## Task requirements
Please reproduce the source text of all the records below word for word, leaving the pictures out of your answer.

## Exercise data
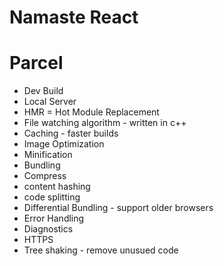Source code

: # Namaste React

# Parcel
- Dev Build
- Local Server
- HMR = Hot Module Replacement
- File watching algorithm - written in c++
- Caching - faster builds
- Image Optimization
- Minification 
- Bundling
- Compress
- content hashing
- code splitting
- Differential Bundling - support older browsers
- Error Handling
- Diagnostics
- HTTPS
- Tree shaking - remove unusued code 

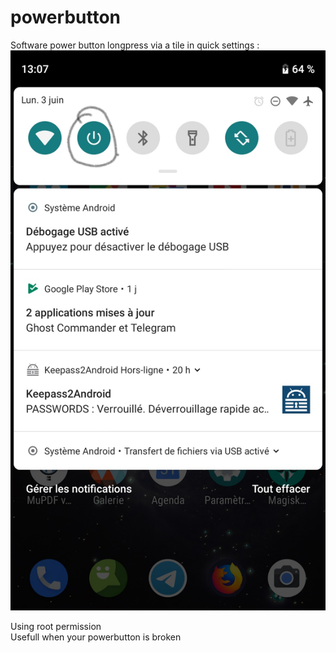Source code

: # powerbutton
Software power button longpress via a tile in quick settings :  
![screenshot](/InkedScreenshot_20190603-130747_Trebuchet_LI.jpg?raw=true)

Using root permission  
Usefull when your powerbutton is broken
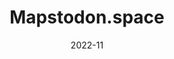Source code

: ---
title: "Mapstodon.space"
summary: "Ouverture d'une instance Mastodon destinée aux passionné.e.s de cartographie et de géospatial, qui compte aujourd'hui plus de 2000 utilisateur.ices."
tags:
  - mastodon
  - fediverse
  - communauté
  - réseau social
  -
date: 2022-11
external_link: https://mapper.fr/blog/2022-12/introducing-mapstodon/
---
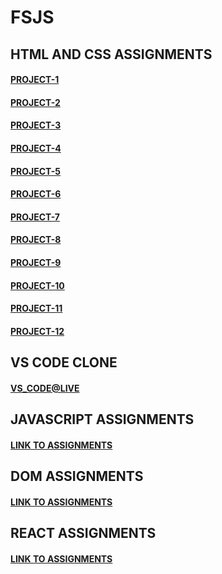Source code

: # FSJS

## HTML AND CSS ASSIGNMENTS

#### [PROJECT-1](https://seomaster123.netlify.app/)

#### [PROJECT-2](https://cryptomarket123.netlify.app)

#### [PROJECT-3](https://fashionhub123.netlify.app/)

#### [PROJECT-4](https://musicpage123.netlify.app/)

#### [PROJECT-5](https://doctorpage121.netlify.app/)

#### [PROJECT-6](https://lawpage123.netlify.app/)

#### [PROJECT-7](https://credit-card-landingpage123.netlify.app/)

#### [PROJECT-8](https://hosting-landing-page123.netlify.app/)

#### [PROJECT-9](https://gamming-landingpage123.netlify.app/)

#### [PROJECT-10](https://realestate-landing-page123.netlify.app/)

#### [PROJECT-11](https://beats-landingpage121.netlify.app/)

#### [PROJECT-12](https://data-analyticspage121.netlify.app/)

## VS CODE CLONE

#### [VS_CODE@LIVE](https://vs-code-clone-tailwindcss.netlify.app/)

## JAVASCRIPT ASSIGNMENTS

#### [LINK TO ASSIGNMENTS](https://github.com/Jayanthbabu456/FSJS2.0_iNeuron_Bootcamp/tree/main/JavaScript_Assignments)

## DOM ASSIGNMENTS

#### [LINK TO ASSIGNMENTS](https://github.com/Jayanthbabu456/FSJS2.0_iNeuron_Bootcamp/tree/main/DOM_ASSIGNMENTS)

## REACT ASSIGNMENTS

#### [LINK TO ASSIGNMENTS](https://github.com/Jayanthbabu456/FSJS2.0_iNeuron_Bootcamp/tree/main/REACT%20LEARNINGS%26PROJECTS)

## The answer
Source code

: # Namaste React

# Parcel
- Dev Build
- Local Server
- HMR = Hot Module Replacement
- File watching algorithm - written in c++
- Caching - faster builds
- Image Optimization
- Minification 
- Bundling
- Compress
- content hashing
- code splitting
- Differential Bundling - support older browsers
- Error Handling
- Diagnostics
- HTTPS
- Tree shaking - remove unusued code 

Source code

: # powerbutton
Software power button longpress via a tile in quick settings :  
![screenshot](/InkedScreenshot_20190603-130747_Trebuchet_LI.jpg?raw=true)

Using root permission  
Usefull when your powerbutton is broken
Source code

: ---
title: "Mapstodon.space"
summary: "Ouverture d'une instance Mastodon destinée aux passionné.e.s de cartographie et de géospatial, qui compte aujourd'hui plus de 2000 utilisateur.ices."
tags:
  - mastodon
  - fediverse
  - communauté
  - réseau social
  -
date: 2022-11
external_link: https://mapper.fr/blog/2022-12/introducing-mapstodon/
---
Source code

: # FSJS

## HTML AND CSS ASSIGNMENTS

#### [PROJECT-1](https://seomaster123.netlify.app/)

#### [PROJECT-2](https://cryptomarket123.netlify.app)

#### [PROJECT-3](https://fashionhub123.netlify.app/)

#### [PROJECT-4](https://musicpage123.netlify.app/)

#### [PROJECT-5](https://doctorpage121.netlify.app/)

#### [PROJECT-6](https://lawpage123.netlify.app/)

#### [PROJECT-7](https://credit-card-landingpage123.netlify.app/)

#### [PROJECT-8](https://hosting-landing-page123.netlify.app/)

#### [PROJECT-9](https://gamming-landingpage123.netlify.app/)

#### [PROJECT-10](https://realestate-landing-page123.netlify.app/)

#### [PROJECT-11](https://beats-landingpage121.netlify.app/)

#### [PROJECT-12](https://data-analyticspage121.netlify.app/)

## VS CODE CLONE

#### [VS_CODE@LIVE](https://vs-code-clone-tailwindcss.netlify.app/)

## JAVASCRIPT ASSIGNMENTS

#### [LINK TO ASSIGNMENTS](https://github.com/Jayanthbabu456/FSJS2.0_iNeuron_Bootcamp/tree/main/JavaScript_Assignments)

## DOM ASSIGNMENTS

#### [LINK TO ASSIGNMENTS](https://github.com/Jayanthbabu456/FSJS2.0_iNeuron_Bootcamp/tree/main/DOM_ASSIGNMENTS)

## REACT ASSIGNMENTS

#### [LINK TO ASSIGNMENTS](https://github.com/Jayanthbabu456/FSJS2.0_iNeuron_Bootcamp/tree/main/REACT%20LEARNINGS%26PROJECTS)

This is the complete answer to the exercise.